As you can see, the file looks the same. That’s not because it’s been left untouched, but because the shell clears out all the content of the file before it writes the output of your
cat command into it. Because of this, you should be extra careful when using redirection to make sure that you don’t accidentally overwrite a file you need. If you do want to append to, rather than replace, the content of the files, double up on the greater-than character:
cat t* >> combined.txt
echo "I've appended a line!" >> combined.txt
Repeat the first
cat a few more times, using the Up Arrow for convenience, and perhaps add a few more arbitrary
echo commands, until your text document is so large that it won’t all fit in the terminal at once when you use
cat to display it. In order to see the whole file we now need to use a different program, called a pager (because it displays your file one “page” at a time). The standard pager of old was called
more, because it puts a line of text at the bottom of each page that says “–More–” to indicate that you haven’t read everything yet. These days there’s a far better pager that you should use instead: because it replaces
more, the programmers decided to call it
When viewing a file through
less you can use the Up Arrow, Down Arrow, Page Up, Page Down, Home and End keys to move through your file. Give them a try to see the difference between them. When you’ve finished viewing your file, press q to quit
less and return to the command line.
A note about case
Unix systems are case-sensitive, that is, they consider “A.txt” and “a.txt” to be two different files. If you were to run the following lines you would end up with three files:
echo "Lower case" > a.txt
echo "Upper case" > A.TXT
echo "Mixed case" > A.txt
Generally you should try to avoid creating files and folders whose name only varies by case. Not only will it help to avoid confusion, but it will also prevent problems when working with different operating systems. Windows, for example, is case-insensitive, so it would treat all three of the file names above as being a single file, potentially causing data loss or other problems.

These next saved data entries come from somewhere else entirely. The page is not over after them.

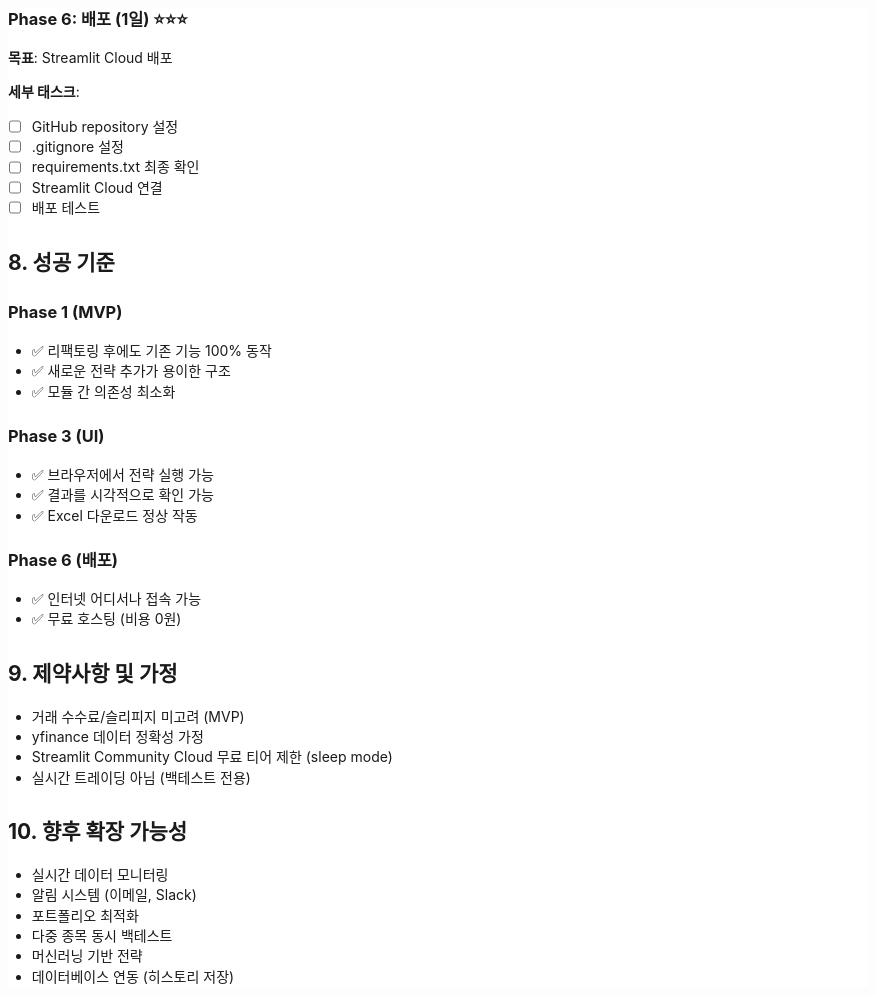 ### Phase 6: 배포 (1일) ⭐⭐⭐
**목표**: Streamlit Cloud 배포

**세부 태스크**:
- [ ] GitHub repository 설정
- [ ] .gitignore 설정
- [ ] requirements.txt 최종 확인
- [ ] Streamlit Cloud 연결
- [ ] 배포 테스트

## 8. 성공 기준

### Phase 1 (MVP)
- ✅ 리팩토링 후에도 기존 기능 100% 동작
- ✅ 새로운 전략 추가가 용이한 구조
- ✅ 모듈 간 의존성 최소화

### Phase 3 (UI)
- ✅ 브라우저에서 전략 실행 가능
- ✅ 결과를 시각적으로 확인 가능
- ✅ Excel 다운로드 정상 작동

### Phase 6 (배포)
- ✅ 인터넷 어디서나 접속 가능
- ✅ 무료 호스팅 (비용 0원)

## 9. 제약사항 및 가정

- 거래 수수료/슬리피지 미고려 (MVP)
- yfinance 데이터 정확성 가정
- Streamlit Community Cloud 무료 티어 제한 (sleep mode)
- 실시간 트레이딩 아님 (백테스트 전용)

## 10. 향후 확장 가능성

- 실시간 데이터 모니터링
- 알림 시스템 (이메일, Slack)
- 포트폴리오 최적화
- 다중 종목 동시 백테스트
- 머신러닝 기반 전략
- 데이터베이스 연동 (히스토리 저장)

You might be tempted to just hit the Caps Lock key and use upper case for all your file names. But the vast majority of shell commands are lower case, so you would end up frequently having to turn it on and off as you type. Most seasoned command line users tend to stick primarily to lower case names for their files and directories so that they rarely have to worry about file name clashes, or which case to use for each letter in the name.
Good naming practice
When you consider both case sensitivity and escaping, a good rule of thumb is to keep your file names all lower case, with only letters, numbers, underscores and hyphens. For files there’s usually also a dot and a few characters on the end to indicate the type of file it is (referred to as the “file extension”). This guideline may seem restrictive, but if you end up using the command line with any frequency you’ll be glad you stuck to this pattern.